Using stents to open clogged arteries in the neck was as safe and effective as surgery to clear the artery – a research report.
In the research, a stroke, heart attack or death occurred within 30 days in 5.2 percent of surgery patients and 4.5 percent treated with a stent made by Abbott Laboratories.
The finding may persuade Medicare to broaden coverage of carotid stents beyond patients for whom standard surgery is considered too risky. The North American study is more reliable than European research that reported surgery was safer.
The U.S. results were presented today at the American Stroke Association meeting in San Antonio. The European research was published online in the journal Lancet Neurology.
The shares of Plymouth, Minnesota-based Ev3 rose 61 cents, or 4.4 percent, to $14.55 at 4;00 PM New York time in Nasdaq Stock Market composite trading. Boston Scientific, of Natick, Massachusetts, rose 1 cent to $7.74 in New York Stock Exchange composite trading while Abbott, of Abbott Park, Illinois, rose 16 cents to $54.28, and New Brunswick, New Jersey-based J&J fell 28 cents to $63.
About 795,000 people in the U.S. suffer a stroke each year. About 20 percent of strokes are caused by blockages in the carotid arteries that supply blood to the brain.

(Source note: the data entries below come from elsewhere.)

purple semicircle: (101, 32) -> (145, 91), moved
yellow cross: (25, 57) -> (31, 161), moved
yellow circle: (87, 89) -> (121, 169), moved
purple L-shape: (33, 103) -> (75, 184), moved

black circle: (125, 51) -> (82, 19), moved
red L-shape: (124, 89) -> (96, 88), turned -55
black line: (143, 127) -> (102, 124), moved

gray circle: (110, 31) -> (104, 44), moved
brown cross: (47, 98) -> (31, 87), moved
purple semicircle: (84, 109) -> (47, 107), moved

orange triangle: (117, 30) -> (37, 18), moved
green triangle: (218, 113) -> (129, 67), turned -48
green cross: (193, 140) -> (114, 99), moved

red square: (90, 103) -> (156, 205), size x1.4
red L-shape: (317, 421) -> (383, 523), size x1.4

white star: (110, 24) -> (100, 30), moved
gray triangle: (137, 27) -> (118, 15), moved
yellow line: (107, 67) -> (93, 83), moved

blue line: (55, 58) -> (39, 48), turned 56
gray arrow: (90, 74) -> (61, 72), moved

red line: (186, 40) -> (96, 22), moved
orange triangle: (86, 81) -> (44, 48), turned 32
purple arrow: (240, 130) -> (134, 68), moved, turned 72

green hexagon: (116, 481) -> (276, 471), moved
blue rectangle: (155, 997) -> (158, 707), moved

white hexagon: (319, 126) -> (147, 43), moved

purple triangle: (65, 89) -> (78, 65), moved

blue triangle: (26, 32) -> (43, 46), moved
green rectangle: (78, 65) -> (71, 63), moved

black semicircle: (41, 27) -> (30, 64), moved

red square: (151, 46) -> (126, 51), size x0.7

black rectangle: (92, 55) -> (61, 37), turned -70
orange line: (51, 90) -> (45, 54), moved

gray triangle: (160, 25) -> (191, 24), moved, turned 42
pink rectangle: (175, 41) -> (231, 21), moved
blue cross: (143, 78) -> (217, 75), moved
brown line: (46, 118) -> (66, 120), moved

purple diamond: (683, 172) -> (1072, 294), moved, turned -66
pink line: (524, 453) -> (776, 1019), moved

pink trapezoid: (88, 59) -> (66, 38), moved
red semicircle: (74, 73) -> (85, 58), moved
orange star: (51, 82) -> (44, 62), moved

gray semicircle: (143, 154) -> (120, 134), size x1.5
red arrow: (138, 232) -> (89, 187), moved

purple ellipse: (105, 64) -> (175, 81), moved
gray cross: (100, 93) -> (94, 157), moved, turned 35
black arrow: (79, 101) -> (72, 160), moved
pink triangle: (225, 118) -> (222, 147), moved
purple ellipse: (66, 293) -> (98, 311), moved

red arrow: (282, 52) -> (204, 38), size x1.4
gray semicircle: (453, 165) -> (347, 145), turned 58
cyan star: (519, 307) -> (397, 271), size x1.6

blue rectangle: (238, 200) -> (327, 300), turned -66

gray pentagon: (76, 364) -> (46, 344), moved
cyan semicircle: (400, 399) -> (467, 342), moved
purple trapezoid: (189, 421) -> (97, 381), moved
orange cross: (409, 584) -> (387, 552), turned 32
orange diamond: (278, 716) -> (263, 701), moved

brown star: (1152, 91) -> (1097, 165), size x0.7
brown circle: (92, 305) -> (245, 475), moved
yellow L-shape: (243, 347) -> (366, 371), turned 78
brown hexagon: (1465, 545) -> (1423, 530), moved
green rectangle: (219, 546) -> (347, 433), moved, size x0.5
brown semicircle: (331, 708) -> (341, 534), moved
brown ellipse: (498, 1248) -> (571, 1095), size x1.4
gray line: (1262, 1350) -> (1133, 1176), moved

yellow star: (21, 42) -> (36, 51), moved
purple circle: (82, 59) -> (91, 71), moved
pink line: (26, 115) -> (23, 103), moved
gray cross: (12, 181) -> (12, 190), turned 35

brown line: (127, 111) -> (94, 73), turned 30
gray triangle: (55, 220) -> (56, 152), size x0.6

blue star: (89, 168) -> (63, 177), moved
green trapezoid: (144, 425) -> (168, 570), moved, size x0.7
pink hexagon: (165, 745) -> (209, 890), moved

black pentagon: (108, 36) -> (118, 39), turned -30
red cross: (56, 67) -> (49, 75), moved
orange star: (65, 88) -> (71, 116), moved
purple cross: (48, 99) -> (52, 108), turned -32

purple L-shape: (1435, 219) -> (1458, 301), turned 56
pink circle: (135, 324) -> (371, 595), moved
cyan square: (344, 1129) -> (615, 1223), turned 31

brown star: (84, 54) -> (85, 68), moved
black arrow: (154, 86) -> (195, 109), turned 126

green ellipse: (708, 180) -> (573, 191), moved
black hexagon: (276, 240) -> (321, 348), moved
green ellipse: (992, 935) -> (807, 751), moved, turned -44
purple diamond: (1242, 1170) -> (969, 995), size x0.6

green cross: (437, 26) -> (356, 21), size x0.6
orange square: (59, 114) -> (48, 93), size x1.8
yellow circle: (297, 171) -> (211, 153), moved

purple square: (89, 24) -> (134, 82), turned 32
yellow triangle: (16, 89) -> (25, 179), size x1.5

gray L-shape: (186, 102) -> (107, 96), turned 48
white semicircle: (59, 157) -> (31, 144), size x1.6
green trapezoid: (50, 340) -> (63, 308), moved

The global market for carotid stents was about $100 million in 2009.
Medicare, the federal health program for the elderly, only covers the stents for patients with an elevated risk from surgery and at least a 70 percent or greater constriction of the artery.
Carotid stents are small metal tubes used by doctors to open clogged carotid arteries to reduce the risk of strokes without the danger of cutting open the arteries, which line the neck. Physicians use a catheter threaded from a patient’s groin area to reach the clogged portion of the artery and insert the stent.
The North American study, called Crest, was funded by the National Institute of Neurological Disorders and Stroke with additional support from Abbott. The company’s Acculink and Accunet carotid stent systems were approved for the U.S. market by the FDA in 2004, according to the company.